A military spokeswoman told the New York Times later that day that soldiers fired toward “the main instigator” as a “mob hurled rocks and bricks” at them. The Daily Telegraph, quoted a spokeswoman saying that she “would assume the rock throwing lasted for 10 or 20 minutes.” Haaretz cited unidentified military sources saying that Falah Abu Marya “participated in throwing boulders and cinderblocks at the soldiers while they were leaving the village.”
Ahmed and Sara Abu Marya dispute this version of events. They said Falah shoved a plastic pail on the balcony’s railing toward the soldiers standing outside the house, but it fell some distance away from them. Then, they said, they saw a soldier fire at Falah without warning.
“I saw the laser of the gun on my father’s body,” Ahmed Abu Marya said. “He shot him and ran off.” Apart from the plastic bucket his father had thrown in the general direction of the soldiers, Ahmed said he saw no one throwing stones or otherwise endangering the soldiers at the time the soldier opened fire. He said that there was no one except for the family at the scene, who were busy tending to Muhammad. Sara also said the family was alone during the incident. “It was late at night everyone was sleeping,” she said. “The neighbors didn’t come to our aid until the ambulance left.”
Sara Abu Marya said three bullets hit her father-in-law in the upper body as he stood next to her on the balcony. “He turned to me and fell to the ground,” he said. “He said, ‘They killed me,’ and then recited a verse of the Quran.”
Human Rights Watch observed a bullet mark on the outer wall of the balcony near where Falah Abu Marya was killed.
The New York Times and Daily Telegraph said that the military spokeswoman they interviewed said the army would conduct an investigation into the incident. The military police criminal investigations division, which works under the direction of the military advocate general, had not yet contacted any member of the Abu Marya family, Nabil Abu Marya told Human Rights Watch on July 28.

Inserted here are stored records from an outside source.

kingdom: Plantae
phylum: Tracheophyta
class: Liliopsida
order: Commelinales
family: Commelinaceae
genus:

International standards governing the use of force by security officers during policing provide that the “intentional lethal use of firearms may only be made when strictly unavoidable in order to protect life.” Israeli open-fire orders allow soldiers to use lethal force, as a last resort, to counter a threat to life or serious injury, and, as a last resort and under specific conditions, to fire at the legs of fleeing suspects who refuse to stop when ordered to do so.
According to the United Nations, Israeli soldiers have killed 17 Palestinians since the beginning of 2015 and injured almost 1,000. Earlier this month, Human Rights Watch called for an effective investigation into an Israeli colonel’s fatal shooting of a Palestinian youth. The IDF has not yet announced the results of its investigation into the killing.
The Israeli human rights group B’Tselem has documented the Israeli military’s poor record of carrying out effective investigations into soldiers’ use of force against Palestinians. B’Tselem identified 304 cases in which soldiers killed Palestinians between 2000 and 2011, and found the military investigated only 73 of them, with 9 cases ending in an indictment. In 2011, the military changed its procedure to automatically investigate all cases in which people not taking part in hostilities were killed.
“Once again, we have two opposing versions of how the IDF killed a Palestinian,” Goldstein said. “If the IDF is unwilling or unable to weigh impartially all relevant evidence to find the truth, it should step aside for an independent body that can.”